Ozark
(member)
01/20/11 12:29 AM
Re: I'm Not Racist. I Hate Everyone

INSENSITIVE JOKES

On Senior Citizens day they had a quiz which I lost by two points. The question, "Where do women mostly have curly hair?" Apparently, the correct answer was Africa.

One of the other questions was name two things commonly found in cells. It appears that Negroes and Mexicans is not the correct answer either.

I've heard that Apple have scrapped their plans for the new children's iPod after realizing that iTouch Kids is not a good product name.

My wife told me I was no longer romantic, so I booked a table for the two of us on Valentine's Night. Problem was, she sucks at snooker and eight-ball.

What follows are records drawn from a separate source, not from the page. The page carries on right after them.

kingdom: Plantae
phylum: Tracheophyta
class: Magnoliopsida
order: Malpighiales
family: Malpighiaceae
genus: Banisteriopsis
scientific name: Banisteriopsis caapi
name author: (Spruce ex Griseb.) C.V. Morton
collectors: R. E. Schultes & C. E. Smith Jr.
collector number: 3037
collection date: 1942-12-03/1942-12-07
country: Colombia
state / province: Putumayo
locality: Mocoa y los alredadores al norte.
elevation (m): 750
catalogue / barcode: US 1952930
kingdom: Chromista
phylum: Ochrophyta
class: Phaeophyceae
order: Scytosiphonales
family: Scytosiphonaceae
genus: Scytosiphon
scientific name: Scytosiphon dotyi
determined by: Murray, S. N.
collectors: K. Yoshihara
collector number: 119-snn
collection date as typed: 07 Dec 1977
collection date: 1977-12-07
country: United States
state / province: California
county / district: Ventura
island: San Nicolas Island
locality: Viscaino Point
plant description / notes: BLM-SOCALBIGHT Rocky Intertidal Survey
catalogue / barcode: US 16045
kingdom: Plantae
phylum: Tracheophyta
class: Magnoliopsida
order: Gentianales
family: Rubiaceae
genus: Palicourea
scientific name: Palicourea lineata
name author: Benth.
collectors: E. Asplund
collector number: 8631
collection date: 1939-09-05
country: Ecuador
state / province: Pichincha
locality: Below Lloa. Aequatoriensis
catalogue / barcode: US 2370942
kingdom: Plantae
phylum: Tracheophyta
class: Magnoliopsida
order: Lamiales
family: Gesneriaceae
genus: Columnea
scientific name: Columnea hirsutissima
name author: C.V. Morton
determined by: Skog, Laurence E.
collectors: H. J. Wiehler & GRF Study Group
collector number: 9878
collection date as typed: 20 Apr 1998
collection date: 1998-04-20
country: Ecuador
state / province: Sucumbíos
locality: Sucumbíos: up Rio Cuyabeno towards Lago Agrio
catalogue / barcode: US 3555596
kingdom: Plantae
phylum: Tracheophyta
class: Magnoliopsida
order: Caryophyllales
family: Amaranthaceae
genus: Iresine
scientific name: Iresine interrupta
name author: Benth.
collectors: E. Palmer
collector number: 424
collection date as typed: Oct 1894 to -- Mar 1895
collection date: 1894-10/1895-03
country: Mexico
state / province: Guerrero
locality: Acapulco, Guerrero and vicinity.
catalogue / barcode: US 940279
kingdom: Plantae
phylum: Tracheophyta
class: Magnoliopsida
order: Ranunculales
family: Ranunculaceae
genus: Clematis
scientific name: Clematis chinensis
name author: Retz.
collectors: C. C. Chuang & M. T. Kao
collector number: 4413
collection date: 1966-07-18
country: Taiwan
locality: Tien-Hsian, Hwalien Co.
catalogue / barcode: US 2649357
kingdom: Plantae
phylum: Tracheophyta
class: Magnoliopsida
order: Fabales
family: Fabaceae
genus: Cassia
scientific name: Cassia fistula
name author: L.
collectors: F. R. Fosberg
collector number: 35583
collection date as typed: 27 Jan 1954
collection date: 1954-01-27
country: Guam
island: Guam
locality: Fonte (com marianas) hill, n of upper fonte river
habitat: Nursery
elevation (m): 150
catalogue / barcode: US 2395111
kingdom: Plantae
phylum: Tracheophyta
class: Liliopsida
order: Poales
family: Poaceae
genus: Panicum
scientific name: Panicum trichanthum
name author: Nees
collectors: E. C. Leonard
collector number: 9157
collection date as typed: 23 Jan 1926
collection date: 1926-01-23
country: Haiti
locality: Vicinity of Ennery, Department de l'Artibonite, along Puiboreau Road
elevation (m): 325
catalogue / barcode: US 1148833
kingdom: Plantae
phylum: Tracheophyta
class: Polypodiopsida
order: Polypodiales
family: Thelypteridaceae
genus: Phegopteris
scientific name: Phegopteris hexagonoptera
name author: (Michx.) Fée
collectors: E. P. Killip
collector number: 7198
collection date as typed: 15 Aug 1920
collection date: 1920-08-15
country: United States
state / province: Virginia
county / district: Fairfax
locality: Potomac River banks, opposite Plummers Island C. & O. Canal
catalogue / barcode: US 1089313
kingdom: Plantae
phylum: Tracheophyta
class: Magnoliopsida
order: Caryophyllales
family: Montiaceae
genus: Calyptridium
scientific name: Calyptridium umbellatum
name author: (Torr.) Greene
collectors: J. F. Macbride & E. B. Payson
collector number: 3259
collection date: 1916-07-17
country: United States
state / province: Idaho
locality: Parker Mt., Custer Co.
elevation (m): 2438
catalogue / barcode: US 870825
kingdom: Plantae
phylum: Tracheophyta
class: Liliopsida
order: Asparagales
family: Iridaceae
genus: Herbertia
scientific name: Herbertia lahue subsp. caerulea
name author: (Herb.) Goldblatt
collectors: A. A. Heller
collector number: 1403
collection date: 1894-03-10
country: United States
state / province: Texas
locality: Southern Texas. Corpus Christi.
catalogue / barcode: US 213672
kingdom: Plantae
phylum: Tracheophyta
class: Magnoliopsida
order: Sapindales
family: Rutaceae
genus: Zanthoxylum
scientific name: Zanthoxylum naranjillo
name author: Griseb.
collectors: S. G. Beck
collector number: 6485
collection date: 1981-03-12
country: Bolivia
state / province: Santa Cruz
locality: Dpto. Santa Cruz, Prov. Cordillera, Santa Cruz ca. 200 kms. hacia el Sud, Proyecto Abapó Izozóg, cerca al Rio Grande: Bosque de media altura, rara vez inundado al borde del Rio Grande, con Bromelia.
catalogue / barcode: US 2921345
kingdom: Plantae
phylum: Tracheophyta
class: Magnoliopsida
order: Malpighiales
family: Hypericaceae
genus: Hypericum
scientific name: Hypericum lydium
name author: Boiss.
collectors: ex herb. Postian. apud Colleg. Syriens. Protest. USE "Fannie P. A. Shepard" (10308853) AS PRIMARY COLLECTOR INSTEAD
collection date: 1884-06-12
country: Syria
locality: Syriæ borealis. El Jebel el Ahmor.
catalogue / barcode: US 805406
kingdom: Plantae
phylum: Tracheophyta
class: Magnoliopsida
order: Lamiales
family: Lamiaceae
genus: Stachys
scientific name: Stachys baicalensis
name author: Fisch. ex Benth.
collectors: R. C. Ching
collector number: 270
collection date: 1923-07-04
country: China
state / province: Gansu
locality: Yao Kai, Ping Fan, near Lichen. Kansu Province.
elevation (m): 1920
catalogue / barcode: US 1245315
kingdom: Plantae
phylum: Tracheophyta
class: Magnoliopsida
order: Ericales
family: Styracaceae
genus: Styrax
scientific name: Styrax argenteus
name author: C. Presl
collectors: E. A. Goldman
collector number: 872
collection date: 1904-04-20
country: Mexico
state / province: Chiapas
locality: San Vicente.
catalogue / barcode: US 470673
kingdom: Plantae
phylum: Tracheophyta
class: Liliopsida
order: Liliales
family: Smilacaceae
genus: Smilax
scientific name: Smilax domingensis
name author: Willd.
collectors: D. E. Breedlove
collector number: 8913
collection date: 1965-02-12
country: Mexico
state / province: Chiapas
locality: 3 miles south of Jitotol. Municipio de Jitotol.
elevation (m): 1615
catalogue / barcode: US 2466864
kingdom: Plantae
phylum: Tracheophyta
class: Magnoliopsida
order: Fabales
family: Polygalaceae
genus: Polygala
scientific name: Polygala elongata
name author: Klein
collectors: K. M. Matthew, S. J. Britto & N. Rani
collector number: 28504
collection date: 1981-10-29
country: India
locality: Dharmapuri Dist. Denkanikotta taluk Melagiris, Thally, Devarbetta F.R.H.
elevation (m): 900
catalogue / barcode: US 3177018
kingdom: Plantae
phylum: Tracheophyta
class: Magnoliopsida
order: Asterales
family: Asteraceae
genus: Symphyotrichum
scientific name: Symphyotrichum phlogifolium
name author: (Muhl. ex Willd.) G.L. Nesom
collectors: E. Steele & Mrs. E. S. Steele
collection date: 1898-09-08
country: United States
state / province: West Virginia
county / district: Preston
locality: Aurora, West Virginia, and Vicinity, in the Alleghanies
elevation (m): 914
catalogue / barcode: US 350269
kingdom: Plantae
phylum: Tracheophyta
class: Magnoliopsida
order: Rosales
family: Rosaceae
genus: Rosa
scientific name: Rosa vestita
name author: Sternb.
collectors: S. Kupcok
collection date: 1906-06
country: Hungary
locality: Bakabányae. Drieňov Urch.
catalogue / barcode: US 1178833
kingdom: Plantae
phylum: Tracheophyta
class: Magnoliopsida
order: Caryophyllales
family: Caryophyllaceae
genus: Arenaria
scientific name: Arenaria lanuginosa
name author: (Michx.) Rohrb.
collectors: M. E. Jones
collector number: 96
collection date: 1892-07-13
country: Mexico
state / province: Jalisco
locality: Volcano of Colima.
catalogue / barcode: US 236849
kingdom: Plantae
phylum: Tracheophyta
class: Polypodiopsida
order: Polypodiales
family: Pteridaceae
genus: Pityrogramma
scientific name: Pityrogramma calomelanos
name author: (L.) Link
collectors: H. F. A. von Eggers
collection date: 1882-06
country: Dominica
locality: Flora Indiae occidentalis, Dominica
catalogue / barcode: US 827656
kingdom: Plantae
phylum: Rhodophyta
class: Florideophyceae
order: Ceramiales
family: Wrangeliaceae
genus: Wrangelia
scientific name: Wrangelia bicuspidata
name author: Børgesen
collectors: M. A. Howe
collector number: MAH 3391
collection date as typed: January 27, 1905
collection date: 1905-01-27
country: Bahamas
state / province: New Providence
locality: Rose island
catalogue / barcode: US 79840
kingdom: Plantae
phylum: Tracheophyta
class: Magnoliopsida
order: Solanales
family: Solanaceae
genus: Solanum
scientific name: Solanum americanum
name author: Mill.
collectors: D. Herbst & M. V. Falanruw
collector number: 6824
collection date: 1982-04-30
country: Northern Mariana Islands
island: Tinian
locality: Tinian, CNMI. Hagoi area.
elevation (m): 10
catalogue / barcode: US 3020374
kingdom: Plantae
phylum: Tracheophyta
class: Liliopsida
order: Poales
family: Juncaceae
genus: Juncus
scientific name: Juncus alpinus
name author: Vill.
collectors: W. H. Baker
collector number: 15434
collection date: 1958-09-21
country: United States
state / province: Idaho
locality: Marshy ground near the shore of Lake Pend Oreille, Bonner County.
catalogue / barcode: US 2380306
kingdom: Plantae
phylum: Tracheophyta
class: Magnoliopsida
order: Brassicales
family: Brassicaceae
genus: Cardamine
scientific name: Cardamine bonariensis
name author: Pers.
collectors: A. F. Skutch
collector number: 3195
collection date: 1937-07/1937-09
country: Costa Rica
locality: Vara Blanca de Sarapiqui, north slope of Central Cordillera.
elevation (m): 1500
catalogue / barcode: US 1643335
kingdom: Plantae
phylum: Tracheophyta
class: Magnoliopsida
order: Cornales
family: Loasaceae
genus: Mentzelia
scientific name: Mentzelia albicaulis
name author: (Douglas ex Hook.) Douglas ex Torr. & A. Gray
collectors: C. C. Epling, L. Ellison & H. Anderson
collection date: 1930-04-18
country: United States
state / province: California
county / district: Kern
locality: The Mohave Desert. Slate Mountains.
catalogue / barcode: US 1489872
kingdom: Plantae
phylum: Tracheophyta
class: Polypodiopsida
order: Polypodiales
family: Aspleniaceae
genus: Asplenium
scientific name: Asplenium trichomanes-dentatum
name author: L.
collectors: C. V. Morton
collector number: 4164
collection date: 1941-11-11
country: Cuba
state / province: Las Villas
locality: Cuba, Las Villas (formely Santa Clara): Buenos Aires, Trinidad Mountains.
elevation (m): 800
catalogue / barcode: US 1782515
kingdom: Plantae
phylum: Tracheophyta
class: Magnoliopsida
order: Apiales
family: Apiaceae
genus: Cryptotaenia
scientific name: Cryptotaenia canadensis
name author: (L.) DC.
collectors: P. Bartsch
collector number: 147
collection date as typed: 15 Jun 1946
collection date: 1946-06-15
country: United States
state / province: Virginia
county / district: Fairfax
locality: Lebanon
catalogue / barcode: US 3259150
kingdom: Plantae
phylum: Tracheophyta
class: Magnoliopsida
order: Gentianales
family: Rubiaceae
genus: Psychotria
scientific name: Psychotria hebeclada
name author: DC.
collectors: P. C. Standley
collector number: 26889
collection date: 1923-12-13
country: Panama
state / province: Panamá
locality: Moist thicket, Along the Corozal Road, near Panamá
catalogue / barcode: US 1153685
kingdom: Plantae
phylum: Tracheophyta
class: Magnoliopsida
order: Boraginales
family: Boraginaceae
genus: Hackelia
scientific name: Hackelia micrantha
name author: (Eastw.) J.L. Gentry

There's a new Muslim clothing shop opened in our shopping center, but I've been banned from it after asking to look at some bomber jackets.

You can say lots of bad things about pedophiles but at least they drive slowly past schools.

A biker goes to the doctor with hearing problems. "Can you describe the symptoms to me?" asked the doctor. "Yes. Homer is a fat yellow lazy bastage and Marge is a skinny broad with big blue hair."

Just put a deposit down on a brand new Porsche and mentioned it on Facebook. I said, "I can't wait for the new 911 to arrive!" Next thing I know, 4000 Muslims added me as a friend!

Being a modest man, when I checked into my hotel on a recent trip, I said to the lady at the registration desk, "I hope the porn channel in my room is disabled." To which she replied, "No, it's regular porn, you sick bastage."

The CIA has discovered how to weave Muslim prayer mats out of plastic explosives. Apparently prophets are going through the roof!

The Red Cross have just knocked at our door and asked if we could help towards the floods in Pakistan. I said we would love to, but our garden hose only reaches the driveway.